Ben-Ami: Absolutely. And this bill doesn’t rule out [multilateral sanctions]. As Berman himself has said, the hierarchy of preference is first, resolve thiss diplomatically; second, resolve this multilaterally through the UN; third, resolve this multilaterally through a non-UN regime by putting a coalition together, and last, calls for the unilateral route. But this doesn’t rule out [multilateral sanctions]. Our preference is still, absolutely, to make this as broad an international coalition as possible.
TWI: What do you say to groups like Americans for Peace Now who’ve come out against the Berman bill because of the harm sanctions can do to the Iranian people without damaging the regime, or to some in the Green revolution in Iran who’ve warned that a new sanctions regime — unilateral or multilateral for that matter — is going to basically preempt any space they’re trying to open up to dislodge the regime or drastically change the character of the Iranian regime?
Ben-Ami: There might be a better bill that one could construct, but this is the one that’s there. And this is the tool that we’re giving to the president. There are very few other routes that are open and lots of the things that prompted the deliberations have been put in place. This is in conjunction with all of the diplomacy that the United States is going to pursue and it’s in conjunction with all of the outreach from the international community. It’s not a standalone policy. It fits into the broader approach that the Obama administration has taken.
TWI: What about its possible impact on the Iranian people?
Ben-Ami: Well, there’s no question that the sanctions ultimately does hurt people. This is also important in putting a real squeeze on the government. The petroleum sector is vital to the economy of the country as a whole. And so this is going to put pressure on the government and its going to put constraints on their economic growth generally. And it’s maybe one more incentive to them hopefully, to abandon this [nuclear] course and to come back to the table and accept what, in our opinion, is a very fair offer related to the fair enrichment.
TWI: What do you say to those who think that this is a capitulation by J Street to those — particularly on some of the American Jewish right — that have been attacking your credibility and your authenticity as a Jewish organization and your bona fides as a pro-Israel organization?

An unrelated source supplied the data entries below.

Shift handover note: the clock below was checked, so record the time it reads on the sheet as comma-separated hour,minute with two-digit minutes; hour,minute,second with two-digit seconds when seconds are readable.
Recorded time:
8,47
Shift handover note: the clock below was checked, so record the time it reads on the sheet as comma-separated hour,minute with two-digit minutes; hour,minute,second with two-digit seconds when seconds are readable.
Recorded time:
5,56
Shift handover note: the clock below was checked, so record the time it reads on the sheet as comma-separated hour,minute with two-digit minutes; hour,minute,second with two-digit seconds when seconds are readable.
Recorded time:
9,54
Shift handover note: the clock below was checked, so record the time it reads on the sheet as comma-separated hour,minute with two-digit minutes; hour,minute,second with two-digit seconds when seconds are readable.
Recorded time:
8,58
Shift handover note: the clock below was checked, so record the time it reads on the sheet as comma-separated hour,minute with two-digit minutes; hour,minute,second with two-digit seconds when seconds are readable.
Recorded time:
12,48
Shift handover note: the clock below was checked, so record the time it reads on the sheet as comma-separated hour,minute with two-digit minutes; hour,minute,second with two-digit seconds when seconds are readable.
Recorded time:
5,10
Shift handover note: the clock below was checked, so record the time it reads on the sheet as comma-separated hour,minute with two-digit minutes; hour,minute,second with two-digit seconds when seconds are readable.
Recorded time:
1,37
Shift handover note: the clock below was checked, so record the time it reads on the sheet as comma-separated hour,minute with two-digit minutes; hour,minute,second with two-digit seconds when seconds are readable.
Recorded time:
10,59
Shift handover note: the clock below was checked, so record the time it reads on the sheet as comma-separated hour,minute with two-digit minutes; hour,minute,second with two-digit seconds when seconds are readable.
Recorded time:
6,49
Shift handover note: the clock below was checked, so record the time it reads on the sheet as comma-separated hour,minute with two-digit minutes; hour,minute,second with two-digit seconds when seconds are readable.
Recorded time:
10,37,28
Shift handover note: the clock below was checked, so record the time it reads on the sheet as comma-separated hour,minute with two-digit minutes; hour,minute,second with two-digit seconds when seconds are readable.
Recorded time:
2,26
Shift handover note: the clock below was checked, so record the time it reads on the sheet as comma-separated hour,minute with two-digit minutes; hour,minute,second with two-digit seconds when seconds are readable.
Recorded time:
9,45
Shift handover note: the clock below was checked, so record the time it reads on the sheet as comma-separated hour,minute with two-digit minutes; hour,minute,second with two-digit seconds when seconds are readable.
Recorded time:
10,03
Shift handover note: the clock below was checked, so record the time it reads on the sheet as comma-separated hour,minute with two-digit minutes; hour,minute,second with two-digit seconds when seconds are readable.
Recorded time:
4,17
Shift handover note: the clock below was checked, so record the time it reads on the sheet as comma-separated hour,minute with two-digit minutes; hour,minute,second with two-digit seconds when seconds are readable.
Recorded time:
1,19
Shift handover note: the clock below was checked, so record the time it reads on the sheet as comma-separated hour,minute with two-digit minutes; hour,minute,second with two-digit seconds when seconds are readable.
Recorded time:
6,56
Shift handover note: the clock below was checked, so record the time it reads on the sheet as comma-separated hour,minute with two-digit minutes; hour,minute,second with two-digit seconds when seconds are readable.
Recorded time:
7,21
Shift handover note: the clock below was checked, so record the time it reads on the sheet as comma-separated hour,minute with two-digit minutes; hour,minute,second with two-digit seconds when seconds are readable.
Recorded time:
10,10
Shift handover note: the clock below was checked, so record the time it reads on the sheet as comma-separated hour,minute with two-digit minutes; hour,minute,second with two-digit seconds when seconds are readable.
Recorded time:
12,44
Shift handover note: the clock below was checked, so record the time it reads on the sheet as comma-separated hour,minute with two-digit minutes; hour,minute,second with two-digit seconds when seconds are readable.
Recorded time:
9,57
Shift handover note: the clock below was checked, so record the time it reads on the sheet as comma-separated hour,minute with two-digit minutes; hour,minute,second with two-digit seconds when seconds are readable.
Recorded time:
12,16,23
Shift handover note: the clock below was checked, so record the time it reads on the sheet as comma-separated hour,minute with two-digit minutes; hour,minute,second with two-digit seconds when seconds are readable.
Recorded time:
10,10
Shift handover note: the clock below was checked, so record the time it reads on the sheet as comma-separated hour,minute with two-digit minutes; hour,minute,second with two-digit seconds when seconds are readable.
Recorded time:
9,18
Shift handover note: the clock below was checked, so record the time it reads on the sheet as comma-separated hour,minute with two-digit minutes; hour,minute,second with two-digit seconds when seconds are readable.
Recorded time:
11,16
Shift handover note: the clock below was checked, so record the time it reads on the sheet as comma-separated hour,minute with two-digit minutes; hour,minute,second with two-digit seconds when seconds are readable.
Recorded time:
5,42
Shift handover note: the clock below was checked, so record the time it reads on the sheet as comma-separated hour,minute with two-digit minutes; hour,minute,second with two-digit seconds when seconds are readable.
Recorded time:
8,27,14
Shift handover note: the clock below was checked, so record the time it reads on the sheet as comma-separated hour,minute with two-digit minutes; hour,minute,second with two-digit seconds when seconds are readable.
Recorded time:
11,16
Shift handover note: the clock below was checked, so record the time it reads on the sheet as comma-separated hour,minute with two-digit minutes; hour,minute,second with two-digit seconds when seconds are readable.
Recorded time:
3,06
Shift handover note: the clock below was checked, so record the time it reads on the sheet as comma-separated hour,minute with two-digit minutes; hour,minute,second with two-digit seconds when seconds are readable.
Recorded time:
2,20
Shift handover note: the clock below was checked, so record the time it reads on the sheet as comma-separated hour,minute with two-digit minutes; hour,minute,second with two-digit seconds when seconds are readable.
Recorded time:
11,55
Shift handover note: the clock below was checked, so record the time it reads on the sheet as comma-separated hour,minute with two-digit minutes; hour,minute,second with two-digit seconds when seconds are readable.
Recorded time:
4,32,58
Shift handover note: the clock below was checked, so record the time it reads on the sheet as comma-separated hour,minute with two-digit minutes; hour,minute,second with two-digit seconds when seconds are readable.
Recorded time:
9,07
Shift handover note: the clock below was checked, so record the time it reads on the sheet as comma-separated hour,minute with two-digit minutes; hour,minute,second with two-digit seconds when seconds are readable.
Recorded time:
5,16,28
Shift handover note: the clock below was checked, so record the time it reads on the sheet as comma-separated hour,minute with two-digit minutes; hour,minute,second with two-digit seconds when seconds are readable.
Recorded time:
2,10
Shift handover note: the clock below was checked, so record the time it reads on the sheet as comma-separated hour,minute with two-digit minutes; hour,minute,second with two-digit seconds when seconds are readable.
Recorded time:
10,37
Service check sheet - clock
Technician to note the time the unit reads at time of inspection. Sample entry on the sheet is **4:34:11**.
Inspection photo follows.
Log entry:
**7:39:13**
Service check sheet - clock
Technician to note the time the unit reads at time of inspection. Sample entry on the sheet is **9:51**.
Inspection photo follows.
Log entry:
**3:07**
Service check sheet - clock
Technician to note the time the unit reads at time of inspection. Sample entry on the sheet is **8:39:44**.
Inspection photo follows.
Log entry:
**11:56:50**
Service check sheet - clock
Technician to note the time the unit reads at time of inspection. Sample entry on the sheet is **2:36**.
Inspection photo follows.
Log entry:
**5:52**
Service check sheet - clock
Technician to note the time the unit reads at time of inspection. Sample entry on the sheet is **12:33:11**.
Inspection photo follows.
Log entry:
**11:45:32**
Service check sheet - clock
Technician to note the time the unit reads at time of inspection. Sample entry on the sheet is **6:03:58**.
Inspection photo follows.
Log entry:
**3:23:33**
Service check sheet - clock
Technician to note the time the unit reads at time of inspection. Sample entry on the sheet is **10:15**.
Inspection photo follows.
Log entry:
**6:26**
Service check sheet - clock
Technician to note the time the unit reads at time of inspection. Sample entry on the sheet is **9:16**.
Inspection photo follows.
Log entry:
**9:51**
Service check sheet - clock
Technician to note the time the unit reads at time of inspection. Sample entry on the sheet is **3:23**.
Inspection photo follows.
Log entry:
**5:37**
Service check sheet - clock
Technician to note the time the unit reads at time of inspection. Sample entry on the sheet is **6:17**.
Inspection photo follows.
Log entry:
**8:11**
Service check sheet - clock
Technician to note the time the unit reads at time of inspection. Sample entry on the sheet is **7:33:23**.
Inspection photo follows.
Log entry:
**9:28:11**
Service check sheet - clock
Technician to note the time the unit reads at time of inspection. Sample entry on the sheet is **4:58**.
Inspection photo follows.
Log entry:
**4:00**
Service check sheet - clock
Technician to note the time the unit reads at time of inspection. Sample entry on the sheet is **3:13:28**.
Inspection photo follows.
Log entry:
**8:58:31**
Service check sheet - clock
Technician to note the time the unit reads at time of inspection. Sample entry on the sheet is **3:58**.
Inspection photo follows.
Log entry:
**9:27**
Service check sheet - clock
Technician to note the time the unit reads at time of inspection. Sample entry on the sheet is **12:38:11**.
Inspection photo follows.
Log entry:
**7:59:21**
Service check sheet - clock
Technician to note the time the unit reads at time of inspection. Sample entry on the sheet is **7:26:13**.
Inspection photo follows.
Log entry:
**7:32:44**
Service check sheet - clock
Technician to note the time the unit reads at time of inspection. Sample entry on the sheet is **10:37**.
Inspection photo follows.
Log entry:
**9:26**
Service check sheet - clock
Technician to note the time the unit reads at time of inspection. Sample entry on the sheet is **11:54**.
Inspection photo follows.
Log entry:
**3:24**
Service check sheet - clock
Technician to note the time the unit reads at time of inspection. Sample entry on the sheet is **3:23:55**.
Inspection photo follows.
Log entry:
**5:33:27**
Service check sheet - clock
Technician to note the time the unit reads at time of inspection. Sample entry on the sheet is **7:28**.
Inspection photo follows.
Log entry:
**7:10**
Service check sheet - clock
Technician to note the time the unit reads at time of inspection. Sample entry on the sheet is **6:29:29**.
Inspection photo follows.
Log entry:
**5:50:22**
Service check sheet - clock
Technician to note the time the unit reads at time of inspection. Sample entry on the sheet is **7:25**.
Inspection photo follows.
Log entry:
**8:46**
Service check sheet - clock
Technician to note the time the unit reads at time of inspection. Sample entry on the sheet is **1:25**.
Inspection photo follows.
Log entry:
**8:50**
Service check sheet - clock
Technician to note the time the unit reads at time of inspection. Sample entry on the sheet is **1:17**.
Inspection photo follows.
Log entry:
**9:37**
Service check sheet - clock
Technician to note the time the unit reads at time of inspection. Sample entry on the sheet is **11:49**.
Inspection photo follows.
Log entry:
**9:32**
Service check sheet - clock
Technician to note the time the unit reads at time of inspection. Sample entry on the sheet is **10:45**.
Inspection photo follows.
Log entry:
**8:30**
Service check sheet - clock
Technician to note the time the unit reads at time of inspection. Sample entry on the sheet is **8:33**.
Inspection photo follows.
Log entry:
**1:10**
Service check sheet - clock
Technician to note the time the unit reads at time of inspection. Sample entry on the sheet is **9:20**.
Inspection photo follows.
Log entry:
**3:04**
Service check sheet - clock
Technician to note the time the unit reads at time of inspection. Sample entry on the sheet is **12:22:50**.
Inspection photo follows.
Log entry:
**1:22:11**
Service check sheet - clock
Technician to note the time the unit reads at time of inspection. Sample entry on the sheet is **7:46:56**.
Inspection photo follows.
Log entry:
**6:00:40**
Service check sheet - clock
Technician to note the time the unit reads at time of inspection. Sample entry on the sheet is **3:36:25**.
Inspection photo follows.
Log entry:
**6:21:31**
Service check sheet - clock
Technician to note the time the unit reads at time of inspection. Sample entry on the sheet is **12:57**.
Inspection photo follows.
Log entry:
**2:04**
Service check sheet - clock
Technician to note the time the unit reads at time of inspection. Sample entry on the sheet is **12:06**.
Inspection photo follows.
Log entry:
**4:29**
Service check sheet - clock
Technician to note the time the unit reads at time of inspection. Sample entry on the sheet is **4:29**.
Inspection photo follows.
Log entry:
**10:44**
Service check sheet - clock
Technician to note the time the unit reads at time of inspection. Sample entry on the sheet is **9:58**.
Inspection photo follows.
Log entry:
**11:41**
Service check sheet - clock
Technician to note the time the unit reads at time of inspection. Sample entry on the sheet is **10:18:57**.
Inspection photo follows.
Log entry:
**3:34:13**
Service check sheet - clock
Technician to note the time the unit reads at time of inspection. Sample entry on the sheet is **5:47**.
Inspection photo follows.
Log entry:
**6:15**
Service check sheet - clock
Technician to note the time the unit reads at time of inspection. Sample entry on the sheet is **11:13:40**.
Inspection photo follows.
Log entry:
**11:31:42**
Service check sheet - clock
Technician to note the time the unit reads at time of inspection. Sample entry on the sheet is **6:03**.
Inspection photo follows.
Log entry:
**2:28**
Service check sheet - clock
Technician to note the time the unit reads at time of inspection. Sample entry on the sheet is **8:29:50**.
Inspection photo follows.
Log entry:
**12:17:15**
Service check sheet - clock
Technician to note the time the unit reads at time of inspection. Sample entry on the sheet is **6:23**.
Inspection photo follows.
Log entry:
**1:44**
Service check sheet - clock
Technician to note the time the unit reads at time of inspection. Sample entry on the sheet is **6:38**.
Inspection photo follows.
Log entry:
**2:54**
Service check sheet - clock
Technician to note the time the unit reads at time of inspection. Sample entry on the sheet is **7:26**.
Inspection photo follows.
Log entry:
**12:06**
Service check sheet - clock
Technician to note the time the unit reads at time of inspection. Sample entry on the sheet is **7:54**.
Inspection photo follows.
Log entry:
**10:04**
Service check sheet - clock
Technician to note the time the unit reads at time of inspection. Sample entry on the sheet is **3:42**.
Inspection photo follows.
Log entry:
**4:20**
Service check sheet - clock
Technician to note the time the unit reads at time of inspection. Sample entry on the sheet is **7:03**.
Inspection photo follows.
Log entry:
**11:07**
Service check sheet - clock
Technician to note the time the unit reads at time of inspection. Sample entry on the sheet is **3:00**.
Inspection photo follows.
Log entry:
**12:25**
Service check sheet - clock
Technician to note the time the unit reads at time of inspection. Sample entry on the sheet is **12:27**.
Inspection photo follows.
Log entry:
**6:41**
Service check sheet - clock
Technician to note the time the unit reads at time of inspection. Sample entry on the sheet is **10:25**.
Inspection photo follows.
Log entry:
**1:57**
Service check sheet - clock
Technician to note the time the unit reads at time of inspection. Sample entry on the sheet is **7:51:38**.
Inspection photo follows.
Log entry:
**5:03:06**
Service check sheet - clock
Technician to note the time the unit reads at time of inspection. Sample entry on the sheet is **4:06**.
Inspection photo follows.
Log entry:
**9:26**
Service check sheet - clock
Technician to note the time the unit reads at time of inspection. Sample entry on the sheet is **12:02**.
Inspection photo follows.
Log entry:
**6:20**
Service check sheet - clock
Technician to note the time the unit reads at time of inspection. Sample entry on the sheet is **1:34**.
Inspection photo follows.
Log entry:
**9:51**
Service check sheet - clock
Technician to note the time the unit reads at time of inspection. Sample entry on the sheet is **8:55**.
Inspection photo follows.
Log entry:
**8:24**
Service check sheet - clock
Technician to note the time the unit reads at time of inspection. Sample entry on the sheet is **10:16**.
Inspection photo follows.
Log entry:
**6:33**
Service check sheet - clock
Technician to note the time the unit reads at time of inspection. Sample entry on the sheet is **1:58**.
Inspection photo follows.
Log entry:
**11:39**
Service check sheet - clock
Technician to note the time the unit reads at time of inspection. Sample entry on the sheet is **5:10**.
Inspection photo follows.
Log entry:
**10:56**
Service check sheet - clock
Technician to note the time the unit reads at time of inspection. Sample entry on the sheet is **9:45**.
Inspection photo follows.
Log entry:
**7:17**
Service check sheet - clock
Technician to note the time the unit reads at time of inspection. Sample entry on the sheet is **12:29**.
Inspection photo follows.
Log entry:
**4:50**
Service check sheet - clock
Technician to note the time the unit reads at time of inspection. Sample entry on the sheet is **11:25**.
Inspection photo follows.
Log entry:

Ben-Ami: They haven’t been listening to us. We have said from the very first day that J Street was created that we’re very seriously concerned about the threat of Iran getting a nuclear weapon. That we really believe that diplomacy is the right approach, but that diplomacy can’t be open-ended. Every one of our statements says we are not opposed to sanctions per se. Back in June, when Berman introduced this particular bill we said that we supported the bill, but we agreed with him that the time wasn’t right to move it. So this is completely consistent with everything we’ve ever said. We are ardently opposed to military action. We are deeply supportive of the diplomatic route. But if the diplomatic route is completely disregarded and the offer [rejected] — after probably ten or 20 warnings, they’re practically beyond saying no. They’re sticking a finger in the eye of the world. The U.S. has really tried to find a way to offer them a path to full engagement. There have to be consequences. We can’t just allow that kind of disregard of the international community.
TWI: Is it too wily to think that you’re doing this in order to basically signal your stand with the rest of the pro-Israel community in this country while saving the harder battles for things like Jerusalem, the two-state solution and so forth?
Ben-Ami: Well look, those are issues where we are definitely not in line with most of the other organizations. For us, we’ve always said that is the issue. The real existential threat to a Jewish democratic Israel is the failure to reach a two-state solution. There is a threat from a nuclear-armed Iran. But the real existential threat that we’re focused on is that we have got to reach a two-state solution now or else we’re going to lose Israel.